- _Come procedere_:
Riporti fedelmente il tratto del brano sulla pista nera che comincia con le parole "Della compenetrazione tra" e si arresta dopo "solo nel 2019.".

- _Brano proposto_:
__________________________________________________

Della compenetrazione tra pista nera e pista mafiosa aveva parlato già Giovanni Falcone il 3 novembre del 1988 davanti alla Commissione parlamentare Antimafia, audizione desecretata addirittura solo nel 2019.
Parlando di certi delitti, diceva Falcone che erano di “matrice mafiosa (…) Ma il movente (…) non è sicuramente mafioso e comunque non è esclusivamente mafioso (…) Il problema di maggiore complessità per quanto riguarda l’omicidio Mattarella deriva dall’esistenza di indizi a carico anche di esponenti della destra eversiva (…). E’ quindi un’indagine estremamente complessa perché si tratta di capire se e in quale misura ‘la pista nera’ sia alternativa rispetto a quella mafiosa, oppure si compenetri con quella mafiosa. Il che potrebbe significare saldature e soprattutto la necessità di rifare la storia di certe vicende del nostro Paese, anche da tempi assai lontani”.
Secondo la Gip “nell’ambito di tale lettura coordinata dei diversi delitti eccellenti degli anni ’80-’90, vi sono elementi che, in relazione alle stragi del ’92, impongono di non resecare a priori la possibile rilevanza della pista ‘nera’”.

__________________________________________________

- _Dati seguenti_:
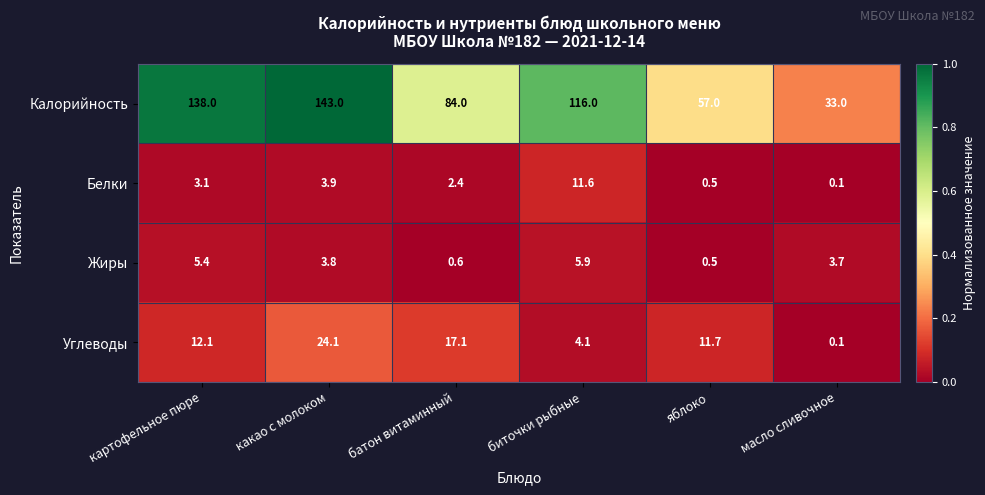

Which series has the largest total across all categories?

Калорийность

__________________________________________________

- _Esercizio svolto_:
Della compenetrazione tra pista nera e pista mafiosa aveva parlato già Giovanni Falcone il 3 novembre del 1988 davanti alla Commissione parlamentare Antimafia, audizione desecretata addirittura solo nel 2019.